━━━━━ Entries shown
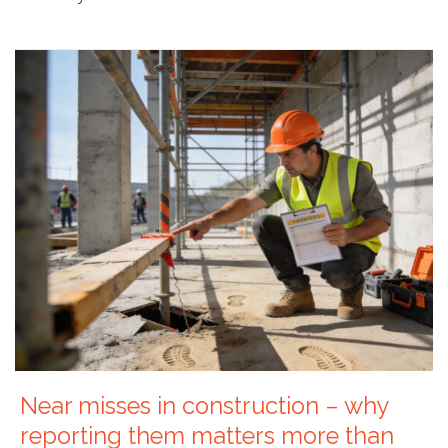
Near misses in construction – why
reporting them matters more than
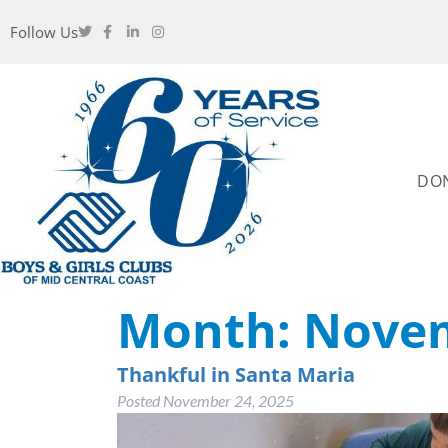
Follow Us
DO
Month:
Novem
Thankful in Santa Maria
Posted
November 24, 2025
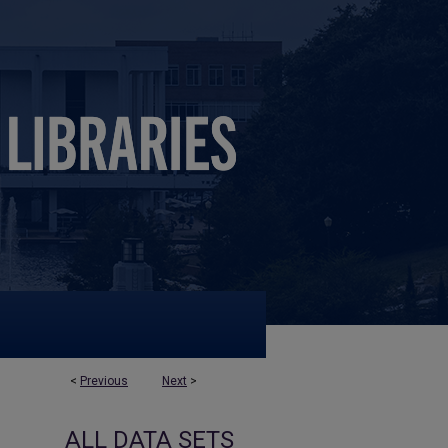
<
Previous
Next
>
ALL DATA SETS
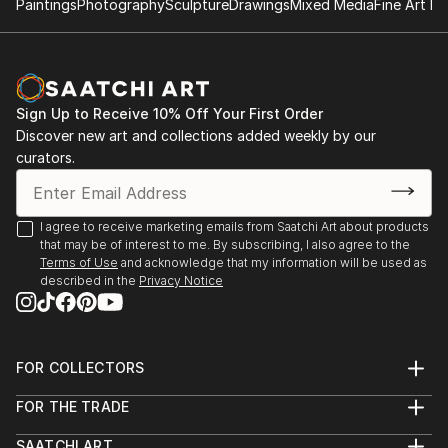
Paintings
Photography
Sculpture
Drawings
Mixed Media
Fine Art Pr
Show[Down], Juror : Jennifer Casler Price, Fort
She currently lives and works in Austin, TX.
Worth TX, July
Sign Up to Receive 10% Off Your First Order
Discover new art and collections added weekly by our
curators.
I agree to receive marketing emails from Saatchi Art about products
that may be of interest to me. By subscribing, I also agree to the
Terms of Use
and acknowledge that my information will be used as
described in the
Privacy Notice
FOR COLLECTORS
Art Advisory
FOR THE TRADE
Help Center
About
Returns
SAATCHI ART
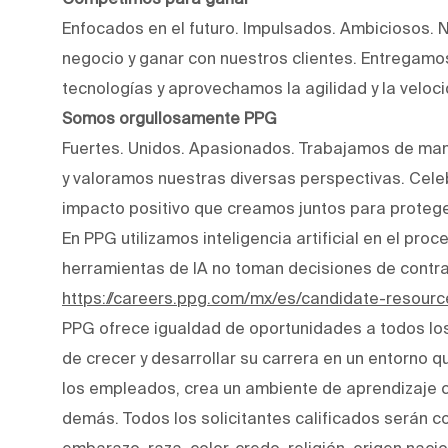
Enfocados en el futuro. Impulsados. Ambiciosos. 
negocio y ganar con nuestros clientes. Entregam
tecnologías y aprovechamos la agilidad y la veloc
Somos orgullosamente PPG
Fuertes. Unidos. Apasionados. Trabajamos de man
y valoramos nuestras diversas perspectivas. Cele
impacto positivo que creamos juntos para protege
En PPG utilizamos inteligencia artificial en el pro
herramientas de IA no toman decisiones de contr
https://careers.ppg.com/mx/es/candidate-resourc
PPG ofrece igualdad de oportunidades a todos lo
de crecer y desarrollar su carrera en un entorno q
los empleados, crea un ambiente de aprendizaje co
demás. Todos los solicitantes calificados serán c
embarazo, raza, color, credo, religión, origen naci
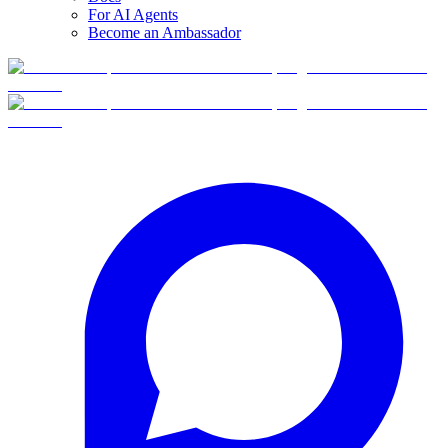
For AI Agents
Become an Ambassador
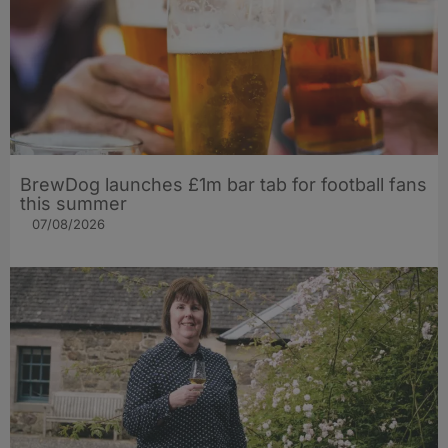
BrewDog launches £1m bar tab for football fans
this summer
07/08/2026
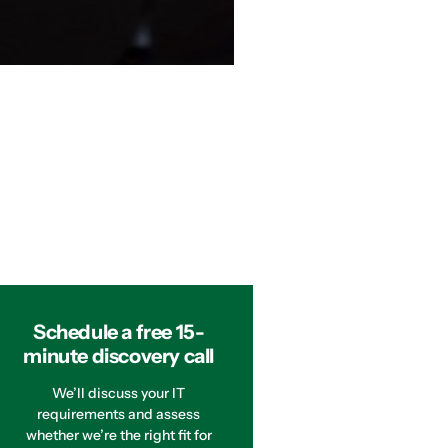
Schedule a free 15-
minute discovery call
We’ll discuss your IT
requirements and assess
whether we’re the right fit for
━━━━━━━━━━
━━━━━ Entries shown
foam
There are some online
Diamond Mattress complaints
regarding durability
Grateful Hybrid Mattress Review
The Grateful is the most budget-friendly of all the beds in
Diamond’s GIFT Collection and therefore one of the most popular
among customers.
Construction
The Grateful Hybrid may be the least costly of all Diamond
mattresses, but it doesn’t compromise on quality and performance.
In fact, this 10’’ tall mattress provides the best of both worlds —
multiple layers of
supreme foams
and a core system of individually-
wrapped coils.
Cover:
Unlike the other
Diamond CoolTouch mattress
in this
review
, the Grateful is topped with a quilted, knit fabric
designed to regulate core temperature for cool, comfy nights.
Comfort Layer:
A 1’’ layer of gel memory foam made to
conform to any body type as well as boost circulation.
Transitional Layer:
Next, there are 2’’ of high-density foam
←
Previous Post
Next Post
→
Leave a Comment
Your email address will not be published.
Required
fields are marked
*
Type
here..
━━━━━━━━━━
### Exercise requirements
Return the lines of Block 1 unchanged, beginning at the line that contains "BrewDog launches £1m" and stopping after the line that contains "whether we’re the right fit for". Leave out any picture from your answer.

### Completed task
BrewDog launches £1m bar tab for football fans
this summer
07/08/2026
Schedule a free 15-
minute discovery call
We’ll discuss your IT
requirements and assess
whether we’re the right fit for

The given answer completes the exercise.